• _Given task_
Reproduce every one of the following lines word for word, keeping them in the same order.
## Begin Information supplied
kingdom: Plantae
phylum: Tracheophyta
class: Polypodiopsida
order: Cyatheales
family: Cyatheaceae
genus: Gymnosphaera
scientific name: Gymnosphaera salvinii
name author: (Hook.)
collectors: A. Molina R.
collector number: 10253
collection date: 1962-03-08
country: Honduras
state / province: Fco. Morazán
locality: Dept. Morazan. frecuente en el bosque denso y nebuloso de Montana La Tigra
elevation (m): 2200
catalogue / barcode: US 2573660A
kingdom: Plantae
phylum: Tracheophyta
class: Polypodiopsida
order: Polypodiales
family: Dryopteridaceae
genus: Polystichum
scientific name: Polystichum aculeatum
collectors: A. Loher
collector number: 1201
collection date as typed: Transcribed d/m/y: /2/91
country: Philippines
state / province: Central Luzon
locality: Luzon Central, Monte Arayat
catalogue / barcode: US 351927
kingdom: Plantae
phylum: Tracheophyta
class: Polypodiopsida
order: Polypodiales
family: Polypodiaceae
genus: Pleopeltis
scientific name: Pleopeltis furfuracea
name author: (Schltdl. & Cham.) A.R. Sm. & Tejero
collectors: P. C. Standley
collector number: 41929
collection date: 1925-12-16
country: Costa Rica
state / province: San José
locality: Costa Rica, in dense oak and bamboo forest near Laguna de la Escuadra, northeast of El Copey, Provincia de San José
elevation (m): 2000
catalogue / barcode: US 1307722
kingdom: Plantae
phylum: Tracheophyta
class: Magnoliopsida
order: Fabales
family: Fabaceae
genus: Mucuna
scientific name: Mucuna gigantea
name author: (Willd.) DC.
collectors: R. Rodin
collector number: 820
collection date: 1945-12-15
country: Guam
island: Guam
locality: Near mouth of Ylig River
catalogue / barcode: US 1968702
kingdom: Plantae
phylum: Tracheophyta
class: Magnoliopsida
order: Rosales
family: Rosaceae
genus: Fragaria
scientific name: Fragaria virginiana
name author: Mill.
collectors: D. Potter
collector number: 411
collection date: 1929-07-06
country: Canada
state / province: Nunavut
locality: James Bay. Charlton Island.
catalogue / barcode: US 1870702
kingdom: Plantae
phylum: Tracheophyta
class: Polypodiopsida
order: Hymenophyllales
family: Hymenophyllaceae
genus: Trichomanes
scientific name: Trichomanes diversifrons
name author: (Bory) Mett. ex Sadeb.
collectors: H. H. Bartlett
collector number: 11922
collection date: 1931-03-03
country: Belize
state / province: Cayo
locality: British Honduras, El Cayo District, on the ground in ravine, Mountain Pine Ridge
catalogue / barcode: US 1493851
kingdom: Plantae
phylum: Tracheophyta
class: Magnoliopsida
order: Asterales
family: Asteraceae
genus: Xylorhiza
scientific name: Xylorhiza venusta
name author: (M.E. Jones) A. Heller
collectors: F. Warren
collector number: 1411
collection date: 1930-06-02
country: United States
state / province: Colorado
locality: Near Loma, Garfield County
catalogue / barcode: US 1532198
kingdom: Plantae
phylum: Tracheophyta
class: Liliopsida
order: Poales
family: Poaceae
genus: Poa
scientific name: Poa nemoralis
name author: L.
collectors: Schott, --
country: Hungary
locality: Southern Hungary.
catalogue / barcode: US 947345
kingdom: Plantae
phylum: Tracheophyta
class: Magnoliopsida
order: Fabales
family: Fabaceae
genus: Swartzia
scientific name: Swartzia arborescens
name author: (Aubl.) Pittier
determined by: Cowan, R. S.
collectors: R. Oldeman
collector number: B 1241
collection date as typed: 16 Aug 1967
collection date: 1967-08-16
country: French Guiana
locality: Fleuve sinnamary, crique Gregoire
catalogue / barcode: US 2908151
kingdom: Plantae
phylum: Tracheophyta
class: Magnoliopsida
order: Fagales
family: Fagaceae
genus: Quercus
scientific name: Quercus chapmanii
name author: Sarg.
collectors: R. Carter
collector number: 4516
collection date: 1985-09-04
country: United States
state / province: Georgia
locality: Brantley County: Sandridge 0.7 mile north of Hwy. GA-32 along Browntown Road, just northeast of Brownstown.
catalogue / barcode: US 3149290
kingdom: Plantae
## End Information supplied
• _Written response_
kingdom: Plantae
phylum: Tracheophyta
class: Polypodiopsida
order: Cyatheales
family: Cyatheaceae
genus: Gymnosphaera
scientific name: Gymnosphaera salvinii
name author: (Hook.)
collectors: A. Molina R.
collector number: 10253
collection date: 1962-03-08
country: Honduras
state / province: Fco. Morazán
locality: Dept. Morazan. frecuente en el bosque denso y nebuloso de Montana La Tigra
elevation (m): 2200
catalogue / barcode: US 2573660A
kingdom: Plantae
phylum: Tracheophyta
class: Polypodiopsida
order: Polypodiales
family: Dryopteridaceae
genus: Polystichum
scientific name: Polystichum aculeatum
collectors: A. Loher
collector number: 1201
collection date as typed: Transcribed d/m/y: /2/91
country: Philippines
state / province: Central Luzon
locality: Luzon Central, Monte Arayat
catalogue / barcode: US 351927
kingdom: Plantae
phylum: Tracheophyta
class: Polypodiopsida
order: Polypodiales
family: Polypodiaceae
genus: Pleopeltis
scientific name: Pleopeltis furfuracea
name author: (Schltdl. & Cham.) A.R. Sm. & Tejero
collectors: P. C. Standley
collector number: 41929
collection date: 1925-12-16
country: Costa Rica
state / province: San José
locality: Costa Rica, in dense oak and bamboo forest near Laguna de la Escuadra, northeast of El Copey, Provincia de San José
elevation (m): 2000
catalogue / barcode: US 1307722
kingdom: Plantae
phylum: Tracheophyta
class: Magnoliopsida
order: Fabales
family: Fabaceae
genus: Mucuna
scientific name: Mucuna gigantea
name author: (Willd.) DC.
collectors: R. Rodin
collector number: 820
collection date: 1945-12-15
country: Guam
island: Guam
locality: Near mouth of Ylig River
catalogue / barcode: US 1968702
kingdom: Plantae
phylum: Tracheophyta
class: Magnoliopsida
order: Rosales
family: Rosaceae
genus: Fragaria
scientific name: Fragaria virginiana
name author: Mill.
collectors: D. Potter
collector number: 411
collection date: 1929-07-06
country: Canada
state / province: Nunavut
locality: James Bay. Charlton Island.
catalogue / barcode: US 1870702
kingdom: Plantae
phylum: Tracheophyta
class: Polypodiopsida
order: Hymenophyllales
family: Hymenophyllaceae
genus: Trichomanes
scientific name: Trichomanes diversifrons
name author: (Bory) Mett. ex Sadeb.
collectors: H. H. Bartlett
collector number: 11922
collection date: 1931-03-03
country: Belize
state / province: Cayo
locality: British Honduras, El Cayo District, on the ground in ravine, Mountain Pine Ridge
catalogue / barcode: US 1493851
kingdom: Plantae
phylum: Tracheophyta
class: Magnoliopsida
order: Asterales
family: Asteraceae
genus: Xylorhiza
scientific name: Xylorhiza venusta
name author: (M.E. Jones) A. Heller
collectors: F. Warren
collector number: 1411
collection date: 1930-06-02
country: United States
state / province: Colorado
locality: Near Loma, Garfield County
catalogue / barcode: US 1532198
kingdom: Plantae
phylum: Tracheophyta
class: Liliopsida
order: Poales
family: Poaceae
genus: Poa
scientific name: Poa nemoralis
name author: L.
collectors: Schott, --
country: Hungary
locality: Southern Hungary.
catalogue / barcode: US 947345
kingdom: Plantae
phylum: Tracheophyta
class: Magnoliopsida
order: Fabales
family: Fabaceae
genus: Swartzia
scientific name: Swartzia arborescens
name author: (Aubl.) Pittier
determined by: Cowan, R. S.
collectors: R. Oldeman
collector number: B 1241
collection date as typed: 16 Aug 1967
collection date: 1967-08-16
country: French Guiana
locality: Fleuve sinnamary, crique Gregoire
catalogue / barcode: US 2908151
kingdom: Plantae
phylum: Tracheophyta
class: Magnoliopsida
order: Fagales
family: Fagaceae
genus: Quercus
scientific name: Quercus chapmanii
name author: Sarg.
collectors: R. Carter
collector number: 4516
collection date: 1985-09-04
country: United States
state / province: Georgia
locality: Brantley County: Sandridge 0.7 mile north of Hwy. GA-32 along Browntown Road, just northeast of Brownstown.
catalogue / barcode: US 3149290
kingdom: Plantae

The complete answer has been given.